## Data section
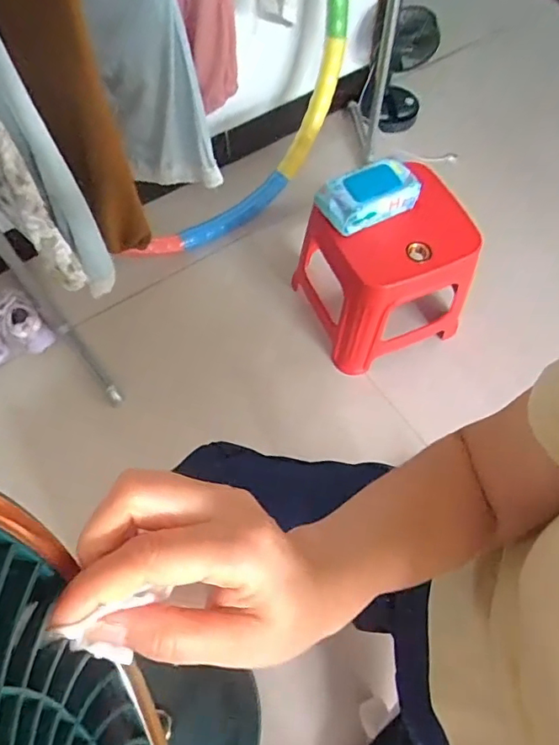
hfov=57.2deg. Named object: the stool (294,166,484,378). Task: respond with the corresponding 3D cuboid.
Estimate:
[{"bbox_3d":[0.214,-0.210,1.045,0.267,0.296,0.267,-20,66,-10],"label":"stool"}]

## About this task
The data above, line by line: transcribe it exactly and drop the pictures.

## Result of the task
hfov=57.2deg. Named object: the stool (294,166,484,378). Task: respond with the corresponding 3D cuboid.
Estimate:
[{"bbox_3d":[0.214,-0.210,1.045,0.267,0.296,0.267,-20,66,-10],"label":"stool"}]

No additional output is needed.